WHAT IS BEING ASKED:
Each entry should be printed exactly, with its images omitted.

--------------------------------

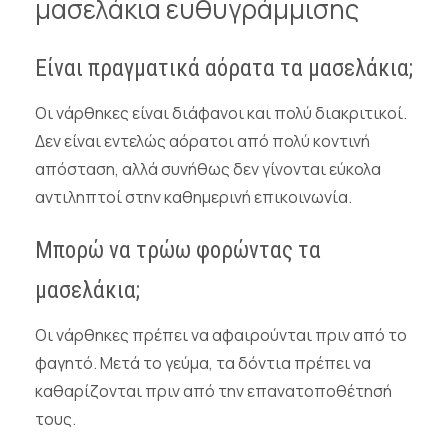
μασελάκια ευθυγράμμισης
Είναι πραγματικά αόρατα τα μασελάκια;
Οι νάρθηκες είναι διάφανοι και πολύ διακριτικοί.
Δεν είναι εντελώς αόρατοι από πολύ κοντινή
απόσταση, αλλά συνήθως δεν γίνονται εύκολα
αντιληπτοί στην καθημερινή επικοινωνία.
Μπορώ να τρώω φορώντας τα
μασελάκια;
Οι νάρθηκες πρέπει να αφαιρούνται πριν από το
φαγητό. Μετά το γεύμα, τα δόντια πρέπει να
καθαρίζονται πριν από την επανατοποθέτησή
τους.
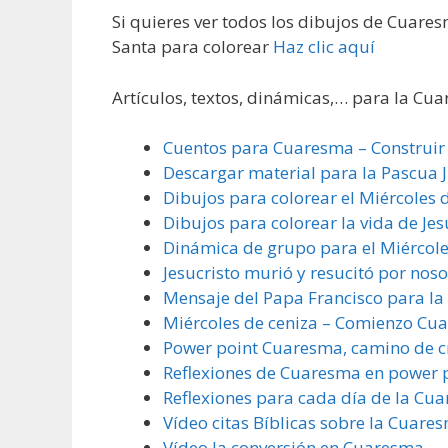
Si quieres ver todos los dibujos de Cuar
Santa para colorear
Haz clic aquí
Artículos, textos, dinámicas,… para la Cu
Cuentos para Cuaresma – Construir 
Descargar material para la Pascua J
Dibujos para colorear el Miércoles 
Dibujos para colorear la vida de Jes
Dinámica de grupo para el Miércole
Jesucristo murió y resucitó por nos
Mensaje del Papa Francisco para l
Miércoles de ceniza – Comienzo Cu
Power point Cuaresma, camino de c
Reflexiones de Cuaresma en power 
Reflexiones para cada día de la Cu
Vídeo citas Bíblicas sobre la Cuare
Vídeo la conversión en Cuaresma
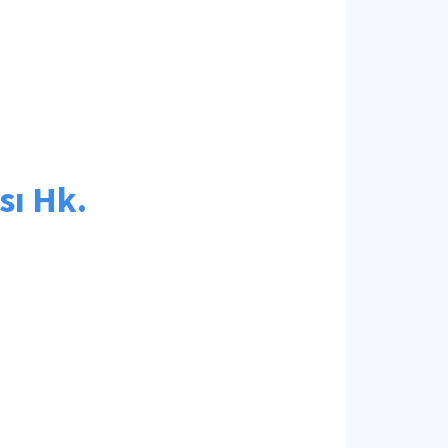
sı Hk.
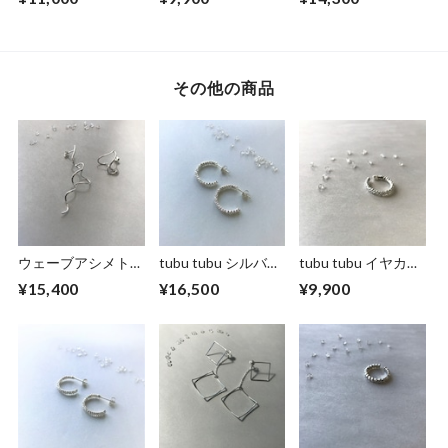
げ～ (silver＋k18
コーティング)
その他の商品
ウェーブアシメトリ
tubu tubu シルバー
tubu tubu イヤカ
ーピアス(silver)
フープ ピアス
フ (silver)
¥15,400
¥16,500
¥9,900
(large)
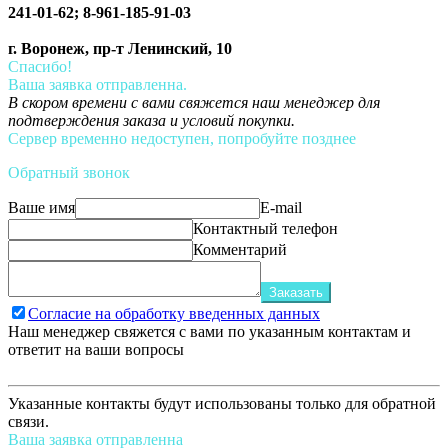
241-01-62; 8-961-185-91-03
г. Воронеж, пр-т Ленинский, 10
Спасибо!
Ваша заявка отправленна.
В скором времени с вами свяжется наш менеджер для
подтверждения заказа и условий покупки.
Сервер временно недоступен, попробуйте позднее
Обратный звонок
Ваше имя
E-mail
Контактный телефон
Комментарий
Заказать
Согласие на обработку введенных данных
Наш менеджер свяжется с вами по указанным контактам и
ответит на ваши вопросы
Указанные контакты будут использованы только для обратной
связи.
Ваша заявка отправленна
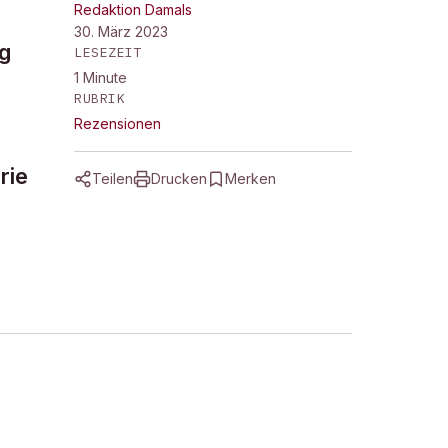
Redaktion Damals
30. März 2023
g
LESEZEIT
1
Minute
RUBRIK
Rezensionen
rie
Teilen
Drucken
Merken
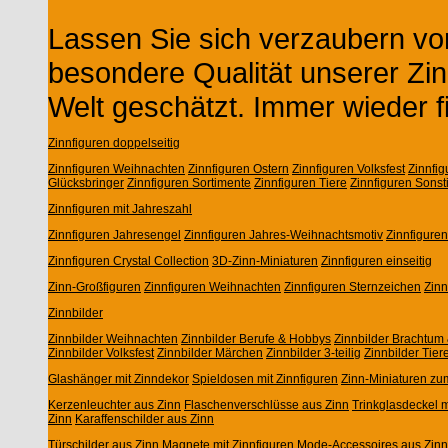
Lassen Sie sich verzaubern von
besondere Qualität unserer Zin
Welt geschätzt. Immer wieder f
Zinnfiguren doppelseitig
Zinnfiguren Weihnachten
Zinnfiguren Ostern
Zinnfiguren Volksfest
Zinnfi
Glücksbringer
Zinnfiguren Sortimente
Zinnfiguren Tiere
Zinnfiguren Sonst
Zinnfiguren mit Jahreszahl
Zinnfiguren Jahresengel
Zinnfiguren Jahres-Weihnachtsmotiv
Zinnfigure
Zinnfiguren Crystal Collection
3D-Zinn-Miniaturen
Zinnfiguren einseitig
Zinn-Großfiguren
Zinnfiguren Weihnachten
Zinnfiguren Sternzeichen
Zin
Zinnbilder
Zinnbilder Weihnachten
Zinnbilder Berufe & Hobbys
Zinnbilder Brachtum 
Zinnbilder Volksfest
Zinnbilder Märchen
Zinnbilder 3-teilig
Zinnbilder Tier
Glashänger mit Zinndekor
Spieldosen mit Zinnfiguren
Zinn-Miniaturen zu
Kerzenleuchter aus Zinn
Flaschenverschlüsse aus Zinn
Trinkglasdeckel m
Zinn
Karaffenschilder aus Zinn
Türschilder aus Zinn
Magnete mit Zinnfiguren
Mode-Accessoires aus Zinn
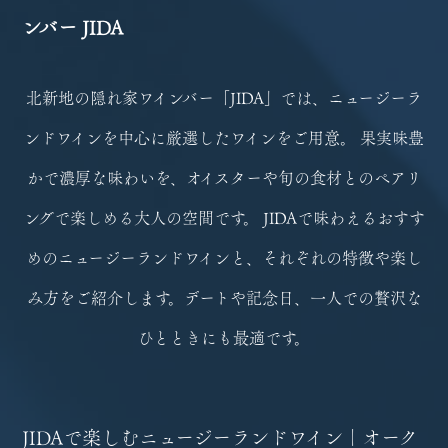
ンバー JIDA
北新地の隠れ家ワインバー「JIDA」では、ニュージーラ
ンドワインを中心に厳選したワインをご用意。
果実味豊
かで濃厚な味わいを、オイスターや旬の食材とのペアリ
ングで楽しめる大人の空間です。
JIDAで味わえるおすす
めのニュージーランドワインと、それぞれの特徴や楽し
み方をご紹介します。
デートや記念日、一人での贅沢な
ひとときにも最適です。
JIDAで楽しむニュージーランドワイン｜オーク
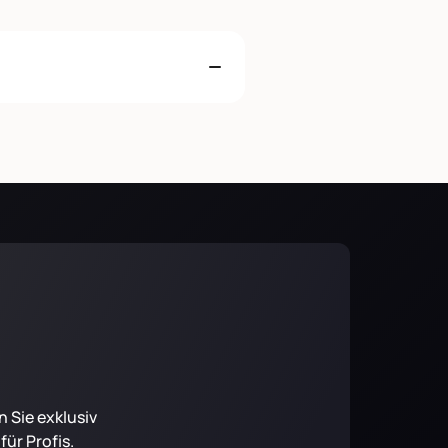
 Sie exklusiv
ür Profis.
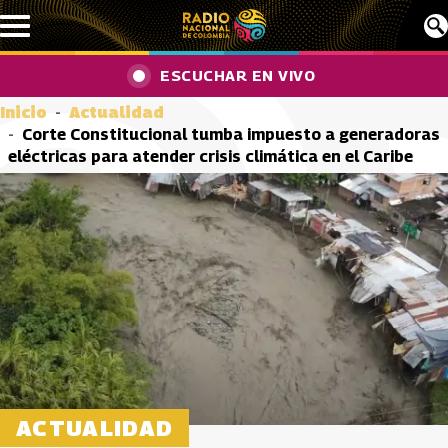
Pasar al contenido principal
ESCUCHAR EN VIVO
Inicio
Actualidad
Corte Constitucional tumba impuesto a generadoras
eléctricas para atender crisis climática en el Caribe
ACTUALIDAD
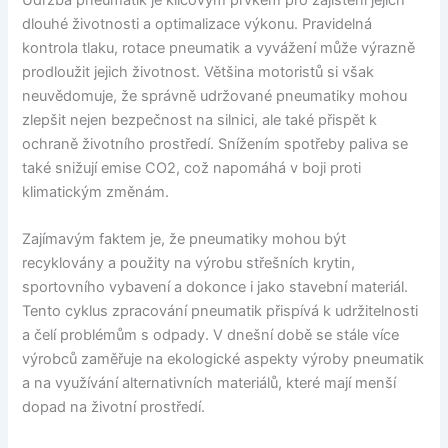
dlouhé životnosti a optimalizace výkonu. Pravidelná
kontrola tlaku, rotace pneumatik a vyvážení může výrazně
prodloužit jejich životnost. Většina motoristů si však
neuvědomuje, že správně udržované pneumatiky mohou
zlepšit nejen bezpečnost na silnici, ale také přispět k
ochraně životního prostředí. Snížením spotřeby paliva se
také snižují emise CO2, což napomáhá v boji proti
klimatickým změnám.
Zajímavým faktem je, že pneumatiky mohou být
recyklovány a použity na výrobu střešních krytin,
sportovního vybavení a dokonce i jako stavební materiál.
Tento cyklus zpracování pneumatik přispívá k udržitelnosti
a čelí problémům s odpady. V dnešní době se stále více
výrobců zaměřuje na ekologické aspekty výroby pneumatik
a na využívání alternativních materiálů, které mají menší
dopad na životní prostředí.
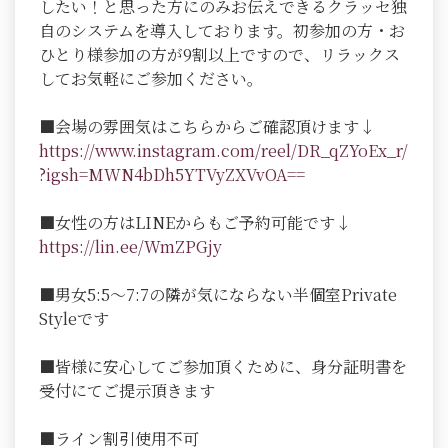
したい！と思った方にのみお伝えできるクラッセ独
自のシステムを導入しております。初参加の方・お
ひとり様参加の方が9割以上ですので、リラックス
してお気軽にご参加ください。
■会場の雰囲気はこちらからご確認頂けます↓
https://www.instagram.com/reel/DR_qZYoEx_r/
?igsh=MWN4bDh5YTVyZXVvOA==
■女性の方はLINEからもご予約可能です↓
https://lin.ee/WmZPGjy
■男女5:5～7:7の隣が気にならない半個室Private
Styleです
■皆様に安心してご参加頂くために、身分証明書を
受付にてご提示頂きます
■ライン割引使用不可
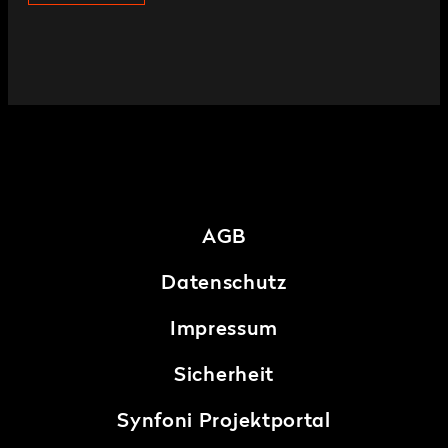
AGB
Datenschutz
Impressum
Sicherheit
Synfoni Projektportal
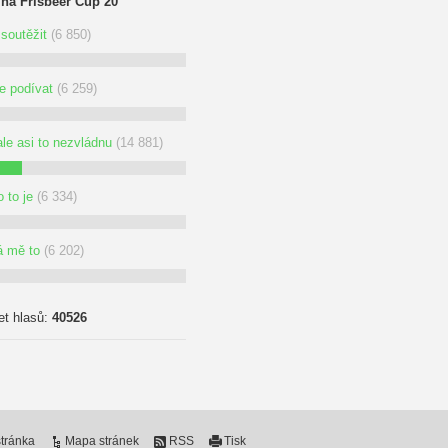
 na Frisbeer Cup 20
soutěžit
(6 850)
se podívat
(6 259)
ale asi to nezvládnu
(14 881)
 to je
(6 334)
á mě to
(6 202)
et hlasů:
40526
tránka
Mapa stránek
RSS
Tisk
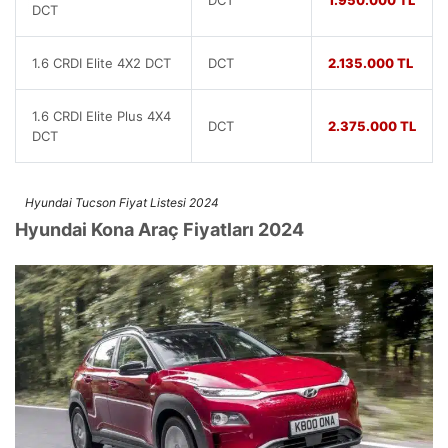
DCT
1.950.000 TL
DCT
1.6 CRDI Elite 4X2 DCT
DCT
2.135.000 TL
1.6 CRDI Elite Plus 4X4
DCT
2.375.000 TL
DCT
Hyundai Tucson Fiyat Listesi 2024
Hyundai Kona Araç Fiyatları 2024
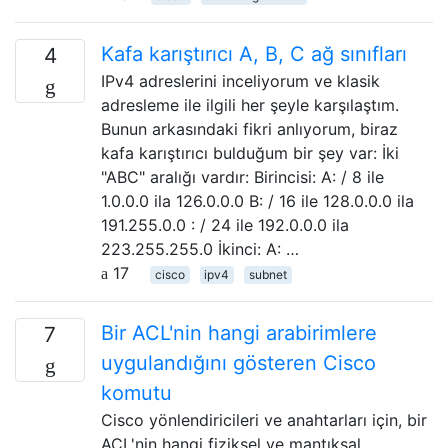
Kafa karıştırıcı A, B, C ağ sınıfları
4
IPv4 adreslerini inceliyorum ve klasik
adresleme ile ilgili her şeyle karşılaştım.
Bunun arkasındaki fikri anlıyorum, biraz
kafa karıştırıcı bulduğum bir şey var: İki
"ABC" aralığı vardır: Birincisi: A: / 8 ile
1.0.0.0 ila 126.0.0.0 B: / 16 ile 128.0.0.0 ila
191.255.0.0 : / 24 ile 192.0.0.0 ila
223.255.255.0 İkinci: A: …
17
cisco
ipv4
subnet
Bir ACL'nin hangi arabirimlere
7
uygulandığını gösteren Cisco
komutu
Cisco yönlendiricileri ve anahtarları için, bir
ACL'nin hangi fiziksel ve mantıksal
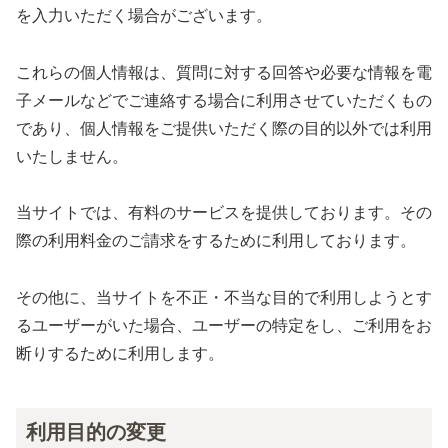
を入力いただく場合がございます。
これらの個人情報は、質問に対する回答や必要な情報を電
子メールなどでご連絡する場合に利用させていただくもの
であり、個人情報をご提供いただく際の目的以外では利用
いたしません。
当サイトでは、有料のサービスを提供しております。その
際の利用料金のご請求をするために利用しております。
その他に、当サイトを不正・不当な目的で利用しようとす
るユーザーがいた場合、ユーザーの特定をし、ご利用をお
断りするために利用します。
利用目的の変更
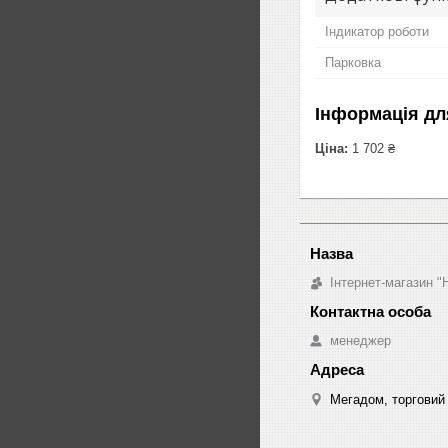
Індикатор роботи
Парковка
Інформація дл
Ціна:
1 702 ₴
Інтернет-магазин "
менеджер
Мегадом, торговий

--------------------------------

PROBLEM SOLUTION:
μασελάκια ευθυγράμμισης
Είναι πραγματικά αόρατα τα μασελάκια;
Οι νάρθηκες είναι διάφανοι και πολύ διακριτικοί.
Δεν είναι εντελώς αόρατοι από πολύ κοντινή
απόσταση, αλλά συνήθως δεν γίνονται εύκολα
αντιληπτοί στην καθημερινή επικοινωνία.
Μπορώ να τρώω φορώντας τα
μασελάκια;
Οι νάρθηκες πρέπει να αφαιρούνται πριν από το
φαγητό. Μετά το γεύμα, τα δόντια πρέπει να
καθαρίζονται πριν από την επανατοποθέτησή
τους.
Si quieres ver todos los dibujos de Cuar
Santa para colorear
Haz clic aquí
Artículos, textos, dinámicas,… para la Cu
Cuentos para Cuaresma – Construir 
Descargar material para la Pascua J
Dibujos para colorear el Miércoles 
Dibujos para colorear la vida de Jes
Dinámica de grupo para el Miércole
Jesucristo murió y resucitó por nos
Mensaje del Papa Francisco para l
Miércoles de ceniza – Comienzo Cu
Power point Cuaresma, camino de c
Reflexiones de Cuaresma en power 
Reflexiones para cada día de la Cu
Vídeo citas Bíblicas sobre la Cuare
Vídeo la conversión en Cuaresma
sı Hk.
げ～ (silver＋k18
コーティング)
その他の商品
ウェーブアシメトリ
tubu tubu シルバー
tubu tubu イヤカ
ーピアス(silver)
フープ ピアス
フ (silver)
¥15,400
¥16,500
¥9,900
(large)
241-01-62; 8-961-185-91-03
г. Воронеж, пр-т Ленинский, 10
Спасибо!
Ваша заявка отправленна.
В скором времени с вами свяжется наш менеджер для
подтверждения заказа и условий покупки.
Сервер временно недоступен, попробуйте позднее
Обратный звонок
Ваше имя
E-mail
Контактный телефон
Комментарий
Заказать
Согласие на обработку введенных данных
Наш менеджер свяжется с вами по указанным контактам и
ответит на ваши вопросы
Указанные контакты будут использованы только для обратной
связи.
Ваша заявка отправленна
Redaktion Damals
30. März 2023
g
LESEZEIT
1
Minute
RUBRIK
Rezensionen
rie
Teilen
Drucken
Merken
Lassen Sie sich verzaubern von
besondere Qualität unserer Zin
Welt geschätzt. Immer wieder f
Zinnfiguren doppelseitig
Zinnfiguren Weihnachten
Zinnfiguren Ostern
Zinnfiguren Volksfest
Zinnfi
Glücksbringer
Zinnfiguren Sortimente
Zinnfiguren Tiere
Zinnfiguren Sonst
Zinnfiguren mit Jahreszahl
Zinnfiguren Jahresengel
Zinnfiguren Jahres-Weihnachtsmotiv
Zinnfigure
Zinnfiguren Crystal Collection
3D-Zinn-Miniaturen
Zinnfiguren einseitig
Zinn-Großfiguren
Zinnfiguren Weihnachten
Zinnfiguren Sternzeichen
Zin
Zinnbilder
Zinnbilder Weihnachten
Zinnbilder Berufe & Hobbys
Zinnbilder Brachtum 
Zinnbilder Volksfest
Zinnbilder Märchen
Zinnbilder 3-teilig
Zinnbilder Tier
Glashänger mit Zinndekor
Spieldosen mit Zinnfiguren
Zinn-Miniaturen zu
Kerzenleuchter aus Zinn
Flaschenverschlüsse aus Zinn
Trinkglasdeckel m
Zinn
Karaffenschilder aus Zinn
Türschilder aus Zinn
Magnete mit Zinnfiguren
Mode-Accessoires aus Zinn
ンバー JIDA
北新地の隠れ家ワインバー「JIDA」では、ニュージーラ
ンドワインを中心に厳選したワインをご用意。
果実味豊
かで濃厚な味わいを、オイスターや旬の食材とのペアリ
ングで楽しめる大人の空間です。
JIDAで味わえるおすす
めのニュージーランドワインと、それぞれの特徴や楽し
み方をご紹介します。
デートや記念日、一人での贅沢な
ひとときにも最適です。
JIDAで楽しむニュージーランドワイン｜オーク
 Sie exklusiv
ür Profis.
Pasar al contenido principal
ESCUCHAR EN VIVO
Inicio
Actualidad
Corte Constitucional tumba impuesto a generadoras
eléctricas para atender crisis climática en el Caribe
ACTUALIDAD
dlouhé životnosti a optimalizace výkonu. Pravidelná
kontrola tlaku, rotace pneumatik a vyvážení může výrazně
prodloužit jejich životnost. Většina motoristů si však
neuvědomuje, že správně udržované pneumatiky mohou
zlepšit nejen bezpečnost na silnici, ale také přispět k
ochraně životního prostředí. Snížením spotřeby paliva se
také snižují emise CO2, což napomáhá v boji proti
klimatickým změnám.
Zajímavým faktem je, že pneumatiky mohou být
recyklovány a použity na výrobu střešních krytin,
sportovního vybavení a dokonce i jako stavební materiál.
Tento cyklus zpracování pneumatik přispívá k udržitelnosti
a čelí problémům s odpady. V dnešní době se stále více
výrobců zaměřuje na ekologické aspekty výroby pneumatik
a na využívání alternativních materiálů, které mají menší
dopad na životní prostředí.
したい！と思った方にのみお伝えできるクラッセ独
自のシステムを導入しております。初参加の方・お
ひとり様参加の方が9割以上ですので、リラックス
してお気軽にご参加ください。
■会場の雰囲気はこちらからご確認頂けます↓
https://www.instagram.com/reel/DR_qZYoEx_r/
?igsh=MWN4bDh5YTVyZXVvOA==
■女性の方はLINEからもご予約可能です↓
https://lin.ee/WmZPGjy
■男女5:5～7:7の隣が気にならない半個室Private
Styleです
■皆様に安心してご参加頂くために、身分証明書を
受付にてご提示頂きます
■ライン割引使用不可
AGB
Datenschutz
Impressum
Sicherheit
Synfoni Projektportal
 na Frisbeer Cup 20
soutěžit
(6 850)
se podívat
(6 259)
ale asi to nezvládnu
(14 881)
 to je
(6 334)
á mě to
(6 202)
et hlasů:
40526
tránka
Mapa stránek
RSS
Tisk
DCT
1.950.000 TL
DCT
1.6 CRDI Elite 4X2 DCT
DCT
2.135.000 TL
1.6 CRDI Elite Plus 4X4
DCT
2.375.000 TL
DCT
Hyundai Tucson Fiyat Listesi 2024
Hyundai Kona Araç Fiyatları 2024
Kafa karıştırıcı A, B, C ağ sınıfları
4
IPv4 adreslerini inceliyorum ve klasik
adresleme ile ilgili her şeyle karşılaştım.
Bunun arkasındaki fikri anlıyorum, biraz
kafa karıştırıcı bulduğum bir şey var: İki
"ABC" aralığı vardır: Birincisi: A: / 8 ile
1.0.0.0 ila 126.0.0.0 B: / 16 ile 128.0.0.0 ila
191.255.0.0 : / 24 ile 192.0.0.0 ila
223.255.255.0 İkinci: A: …
17
cisco
ipv4
subnet
Bir ACL'nin hangi arabirimlere
7
uygulandığını gösteren Cisco
komutu
Cisco yönlendiricileri ve anahtarları için, bir
ACL'nin hangi fiziksel ve mantıksal
を入力いただく場合がございます。
これらの個人情報は、質問に対する回答や必要な情報を電
子メールなどでご連絡する場合に利用させていただくもの
であり、個人情報をご提供いただく際の目的以外では利用
いたしません。
当サイトでは、有料のサービスを提供しております。その
際の利用料金のご請求をするために利用しております。
その他に、当サイトを不正・不当な目的で利用しようとす
るユーザーがいた場合、ユーザーの特定をし、ご利用をお
断りするために利用します。
利用目的の変更
Індикатор роботи
Парковка
Інформація дл
Ціна:
1 702 ₴
Інтернет-магазин "
менеджер
Мегадом, торговий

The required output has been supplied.